而要问出这三个问题都会先暴露一个问题。那就先打个措手不及好了,李宁玉承认她现在很生气,什么审讯套路,什么博弈话术,李宁玉现在都不想管了。
“你知道我就是老鬼。”
顾晓梦虽然刚才被李宁玉黑暗里的那一声吓得酒醒的差不多了,可是到底喝了不少酒,身体反应已不如平时敏捷,听到李宁玉的这一句话,第一反应竟然是去检查窗户有没有关好,把窗帘拉上,又再三确认了门外有没有人。
李宁玉将顾晓梦的反应看在眼里,似乎连回答都不需要了。
顾晓梦检查完了一切,安安静静地走到李宁玉身边,尴尬的笑了笑:“我早该知道,你怎么会没看出来,怎么会犯这么低级的错误。”

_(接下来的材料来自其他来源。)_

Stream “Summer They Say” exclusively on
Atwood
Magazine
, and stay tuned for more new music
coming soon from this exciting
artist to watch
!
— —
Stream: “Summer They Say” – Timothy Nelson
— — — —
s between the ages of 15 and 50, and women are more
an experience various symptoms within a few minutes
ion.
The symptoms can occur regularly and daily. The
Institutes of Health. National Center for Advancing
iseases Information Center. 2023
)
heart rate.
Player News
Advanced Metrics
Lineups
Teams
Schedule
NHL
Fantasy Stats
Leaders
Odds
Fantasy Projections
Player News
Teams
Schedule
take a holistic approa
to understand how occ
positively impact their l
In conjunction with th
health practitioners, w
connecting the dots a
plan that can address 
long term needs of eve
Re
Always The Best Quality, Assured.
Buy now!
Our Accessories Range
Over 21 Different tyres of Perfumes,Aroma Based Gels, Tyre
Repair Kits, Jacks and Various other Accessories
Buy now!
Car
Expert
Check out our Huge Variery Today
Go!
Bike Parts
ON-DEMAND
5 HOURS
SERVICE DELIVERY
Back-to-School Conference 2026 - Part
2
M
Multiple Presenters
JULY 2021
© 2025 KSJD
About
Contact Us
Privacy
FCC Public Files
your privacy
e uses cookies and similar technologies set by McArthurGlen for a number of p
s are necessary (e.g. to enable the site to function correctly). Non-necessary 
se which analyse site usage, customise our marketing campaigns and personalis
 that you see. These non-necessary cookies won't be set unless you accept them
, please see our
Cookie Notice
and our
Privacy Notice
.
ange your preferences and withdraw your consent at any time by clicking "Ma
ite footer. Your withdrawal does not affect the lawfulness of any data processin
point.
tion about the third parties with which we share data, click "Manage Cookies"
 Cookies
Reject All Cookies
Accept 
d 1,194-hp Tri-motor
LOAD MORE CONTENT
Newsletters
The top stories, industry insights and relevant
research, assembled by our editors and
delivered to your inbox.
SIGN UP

现在才明白过来,刚才的一切不过是李宁玉给顾晓梦设的局。李宁玉在看到潘汉卿的标记以后判断出老鳖已经叛变,于是瞬间决定用老鳖来试探自己,偏偏自己还就这么上当了。
“你不该用这种方法来试探我,太危险了。”顾晓梦并不生气,反而多了一丝心安,刚才躺在床上装醉的时候她一直在反思为什么李宁玉会没看出来,甚至怀疑是否自己的行为干扰到了李宁玉的正常判断。
“所以你是承认了,你不仅知道我是老鬼你父亲是老枪,你还知道老鳖叛变了,如果我猜的没错,你甚至可能连黄雀是谁都知道。”
顾晓梦低头不语,被拆穿也没有一丝慌张或惊讶,甚至可以说的上是坦然了,半晌,顾晓梦抬头问道:
“所以可以告诉我你是怎么识破的吗?”顾晓梦以为她至少可以瞒李宁玉到送她出裘庄。
“我今晚的样子,你在家给你父亲绘制第二代恩尼格玛机构造图的那个晚上,有画过吧?”李宁玉踟蹰了一瞬,继续解释道:“在进入裘庄之前,你父亲拿给我看过,他对你从密码船上下来以后的反常很担心。”
顾晓梦不由得嘴巴微张,然后笑了起来,她千算万算没想到暴露自己的终究还是感情,那天早上父亲来书房,顾晓梦一时松懈听从父亲的劝说去床上睡觉,没有及时将那张画烧掉,不曾想被父亲注意到了。那天她小憩以后就一直在忙着准备其他事宜,包括去银行、洗照片、留下那两封信。再后来她进入司令部的第一天晚上就通宵留在了司令部,想必父亲就是那个时候跟李宁玉接头的。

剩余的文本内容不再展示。